■ **STATED PROBLEM**:
Please answer these questions about the forum post on the short story Chivalry:
(a) What price does the post give for the eBook?
(b) How many words long is the story?
(c) What two colors are the pavilion's silk stripes?

■ **READING PASSAGE**:

>> BEGIN

# Chivalry by Mark Lord: Magic mingles with the harsh realities of war



## marklord (Sep 10, 2011)

I have published my short story Chivalry: A Jake Savage Adventure as an eBook via Amazon and Smashwords. And it's already got some really good reviews from readers! You can buy it for just $0.99.

The story tells of an incident in the early career of Jake Savage, one of the main characters from Hell has its Demons. For Jake War is Hell and not the chivalric adventure that he thought it would be.







*Here’s the blurb for the story and a brief extract to whet your appetite:*

Chivalry: A Jake Savage Adventure
Published 30 August 2011, 4698 words, Fantasy (historical) short story

A single silent knight armoured in black plate defends a narrow bridge in the hills of Auvergne, blocking the path of a band of desperate English soldiers. On the bank defended by the knight is a pavilion where sits a French noble-woman, who taunts the English. Cold, wet and hungry, Jake and his comrades have seen a tower high in the hills beyond the bridge, which they hope will provide food, drink and shelter and even a little loot. But the knight and the lady prove more difficult opponents than they imagined.

Magic mingles with the harsh realities of war in this medieval fantasy short story set during the Hundred Years War.

*Here's a brief extract:*

Nothing moved on this side of the densely vegetated ravine, but they could see a strange sight on the far side. Not twenty paces away across the narrow wooden bridge was a colourful pavilion of alternating broad blue and red silk stripes, wet with the rain, but still of fine appearance. Under the pavilion’s entrance canopy sat a lady, also dressed in silks, with a conical headpiece and veil of fine gauze covering the dark hair that flowed down her neck to her shoulders. She was preoccupied with some sort of detail work in her hands, embroidery perhaps.

But in front of her, blocking the far exit of the bridge, and dressed in dull black plate armour, stood a tall man-at-arms, in full jousting helm. He stood motionless with arms crossed in front of him. Behind him was a tethered warhorse, also black, and a rack of weapons: lance, swords, pole-arms, maces and axes. Neither the knight nor the lady gave any indication that they had seen the English soldiers.

>> END

[Collected data]
>> BEGIN

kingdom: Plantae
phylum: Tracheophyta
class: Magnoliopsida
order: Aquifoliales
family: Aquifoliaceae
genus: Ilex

>> END

■ **SOLUTION**:
(a) $0.99
(b) 4698 words
(c) Blue and red